Hexahydroborite is a mineral composed of calcium, boron, oxygen, and hydrogen, with formula CaB2H12O6, more precisely [Ca(2+)]([B(OH4)]-)2*2H2O.

Hexahydroborite is the end member of a series of natural metaborates with the general formula CaB2O4*nH2O or CaO*B2O3*nH2O with n varying from 0 to 6, the other end member being anhydrous calciborite CaB2O4.

The anion in the structure is tetrahydroxyborate, [B(OH4)]-. The name comes from an interpretation of the formula as CaBO3*6H2O.

==History and occurrence==

The mineral was originally described by M. A. Simonov in 1976 from a sample found in a kurchatovite-sakhaite ore deposit in Solongo, Buryat Republic. The sample was recovered from 200 m underground, associated with pentahydroborite. the hexahydroborite was identified by X-ray diffraction. Gas/liquid inclusions suggest that the hexahydroborite crystallized after the pentahydroborite.

The mineral was identified also at a location in Fuka, Japan. It occurred in a layer between crystalline limestone and skarns, in association with olshanskyite and calcite. It was conjectured to be formed by hydrothermal alteration of takaedite at low temperatures, around 250 °C.

The mineral was synthesized in 2011.

==Structure==
The structure (observed in the synthetic material) consists of infinite columns parallel to the c axis, identically oriented, displaced along the other two axes and linked only by hydrogen bonds. The columns are formed by calcium polyhedra linked together and to B(OH)4 orthotetrahedra by sharing edges.

The crystal cell is monoclinic with the following parameters:

| a (pm) | b (pm) | c (pm) | β (°) | V (nm^{3}) | Sample |
|---|---|---|---|---|---|
| 800.6 | 664.9 | 801.9 | 104.2 | 0.4134 | Solongo |
| 1601.1 | 668.8 | 795.4 | 103.8 | - | Fuka |
| 799.41 | 663.21 | 798.71 | 104.16 | 0.41058 | Synthetic |

The density calculated for the synthetic version is 1.891 g/cm^{3}.

==Properties==
The mineral occurs in nature as flattened prismatic crystals, clear and transparent, with density 1.84 to 1.87 g/cm^{3} and Mohs hardness 2.5. The crystals may exhibit bluish-white photoluminescence.
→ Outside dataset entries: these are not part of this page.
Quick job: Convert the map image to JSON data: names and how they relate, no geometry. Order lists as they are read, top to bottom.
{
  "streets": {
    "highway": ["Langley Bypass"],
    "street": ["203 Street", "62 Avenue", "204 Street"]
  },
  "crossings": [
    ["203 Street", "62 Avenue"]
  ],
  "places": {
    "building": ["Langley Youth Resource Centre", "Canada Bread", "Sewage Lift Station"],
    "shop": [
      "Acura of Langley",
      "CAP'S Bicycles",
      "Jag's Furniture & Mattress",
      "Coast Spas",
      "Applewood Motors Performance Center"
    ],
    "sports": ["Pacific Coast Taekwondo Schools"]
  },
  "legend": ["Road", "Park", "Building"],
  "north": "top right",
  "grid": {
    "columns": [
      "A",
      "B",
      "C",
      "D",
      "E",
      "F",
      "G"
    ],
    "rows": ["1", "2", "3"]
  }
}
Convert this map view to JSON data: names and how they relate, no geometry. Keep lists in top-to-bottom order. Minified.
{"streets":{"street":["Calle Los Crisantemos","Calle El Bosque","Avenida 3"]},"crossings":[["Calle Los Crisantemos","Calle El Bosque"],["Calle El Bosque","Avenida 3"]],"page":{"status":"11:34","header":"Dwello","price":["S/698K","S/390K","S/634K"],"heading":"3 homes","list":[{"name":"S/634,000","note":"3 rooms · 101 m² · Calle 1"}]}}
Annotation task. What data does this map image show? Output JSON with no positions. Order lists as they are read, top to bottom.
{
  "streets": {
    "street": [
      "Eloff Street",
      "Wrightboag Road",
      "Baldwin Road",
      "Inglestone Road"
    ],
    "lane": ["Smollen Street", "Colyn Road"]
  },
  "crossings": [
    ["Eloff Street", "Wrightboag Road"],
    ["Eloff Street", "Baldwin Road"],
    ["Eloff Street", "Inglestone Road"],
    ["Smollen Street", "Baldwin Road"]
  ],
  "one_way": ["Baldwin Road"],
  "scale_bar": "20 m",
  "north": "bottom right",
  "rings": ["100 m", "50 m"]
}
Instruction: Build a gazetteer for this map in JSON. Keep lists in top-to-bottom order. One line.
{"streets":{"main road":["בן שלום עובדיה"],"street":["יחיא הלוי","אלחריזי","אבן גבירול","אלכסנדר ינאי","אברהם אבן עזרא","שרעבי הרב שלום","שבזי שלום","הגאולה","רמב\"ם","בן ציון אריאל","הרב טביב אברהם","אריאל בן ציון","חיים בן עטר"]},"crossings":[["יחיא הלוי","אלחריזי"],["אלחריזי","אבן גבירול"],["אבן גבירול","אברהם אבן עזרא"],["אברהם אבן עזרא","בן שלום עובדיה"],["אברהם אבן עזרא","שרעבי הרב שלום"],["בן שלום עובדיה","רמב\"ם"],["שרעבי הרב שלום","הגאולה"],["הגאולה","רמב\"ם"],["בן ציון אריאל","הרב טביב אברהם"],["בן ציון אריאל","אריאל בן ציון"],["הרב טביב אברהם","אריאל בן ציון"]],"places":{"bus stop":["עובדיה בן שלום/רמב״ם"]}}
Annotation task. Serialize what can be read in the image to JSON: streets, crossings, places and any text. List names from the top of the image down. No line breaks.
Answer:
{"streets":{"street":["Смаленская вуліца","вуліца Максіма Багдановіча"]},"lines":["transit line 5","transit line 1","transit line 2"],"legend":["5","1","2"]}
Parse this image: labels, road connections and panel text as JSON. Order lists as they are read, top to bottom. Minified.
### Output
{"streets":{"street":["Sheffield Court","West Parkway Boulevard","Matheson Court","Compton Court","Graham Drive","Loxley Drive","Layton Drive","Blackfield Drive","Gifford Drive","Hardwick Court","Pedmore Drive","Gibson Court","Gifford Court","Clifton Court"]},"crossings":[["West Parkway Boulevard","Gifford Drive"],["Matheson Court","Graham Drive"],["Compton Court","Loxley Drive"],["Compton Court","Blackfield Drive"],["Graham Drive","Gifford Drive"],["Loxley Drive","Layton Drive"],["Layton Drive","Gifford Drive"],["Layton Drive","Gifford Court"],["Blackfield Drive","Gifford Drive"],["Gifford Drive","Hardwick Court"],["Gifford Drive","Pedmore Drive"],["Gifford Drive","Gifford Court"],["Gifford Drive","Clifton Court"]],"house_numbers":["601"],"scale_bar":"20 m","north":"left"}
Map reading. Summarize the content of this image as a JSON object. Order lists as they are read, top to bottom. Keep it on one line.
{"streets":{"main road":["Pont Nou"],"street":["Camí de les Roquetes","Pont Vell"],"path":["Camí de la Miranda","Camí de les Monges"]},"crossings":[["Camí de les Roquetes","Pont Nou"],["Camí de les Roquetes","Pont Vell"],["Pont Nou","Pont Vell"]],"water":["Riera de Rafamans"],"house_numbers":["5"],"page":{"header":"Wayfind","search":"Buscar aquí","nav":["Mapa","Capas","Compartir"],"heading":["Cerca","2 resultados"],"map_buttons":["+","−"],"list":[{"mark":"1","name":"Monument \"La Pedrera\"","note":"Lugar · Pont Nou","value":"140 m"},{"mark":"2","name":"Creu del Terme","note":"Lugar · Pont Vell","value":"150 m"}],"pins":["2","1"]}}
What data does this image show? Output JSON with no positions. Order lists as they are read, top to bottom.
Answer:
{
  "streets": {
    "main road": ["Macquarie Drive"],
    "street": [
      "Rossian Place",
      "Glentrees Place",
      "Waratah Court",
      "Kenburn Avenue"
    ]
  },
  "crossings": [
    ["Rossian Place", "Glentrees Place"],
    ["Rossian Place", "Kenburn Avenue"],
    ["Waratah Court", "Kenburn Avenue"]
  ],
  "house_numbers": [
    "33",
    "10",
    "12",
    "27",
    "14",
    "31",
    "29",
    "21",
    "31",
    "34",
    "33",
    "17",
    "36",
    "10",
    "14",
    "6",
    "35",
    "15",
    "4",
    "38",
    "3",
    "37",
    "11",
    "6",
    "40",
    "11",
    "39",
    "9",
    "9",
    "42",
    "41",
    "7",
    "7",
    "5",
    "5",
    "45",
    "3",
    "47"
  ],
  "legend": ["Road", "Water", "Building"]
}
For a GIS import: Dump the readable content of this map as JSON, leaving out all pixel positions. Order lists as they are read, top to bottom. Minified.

The mineral is optically biaxial positive with 2V = 83°. The refractive index is 1.50, with slightly increasing values for α, β, and γ; the difference γ−α is 0.012 by Simonov, and 0.007 by Kusachi. It has strong dispersion, increasing from violet to red.

The compound is slowly soluble in water and insoluble in ethanol, contradicting an earlier report. It is promptly dissolved by hydrochloric, sulfuric, and acetic acid. On heating, it loses a significant amount of water between 90 and 110 °C, but dehydration is complete only over 800 °C, leaving anhydrous calcium metaborate CaB2O4.

The synthetic version was obtained by recrystallization of calciborite CaB2O4 from H2O in presence of B2O3 at 250 °C and 70–80 atm.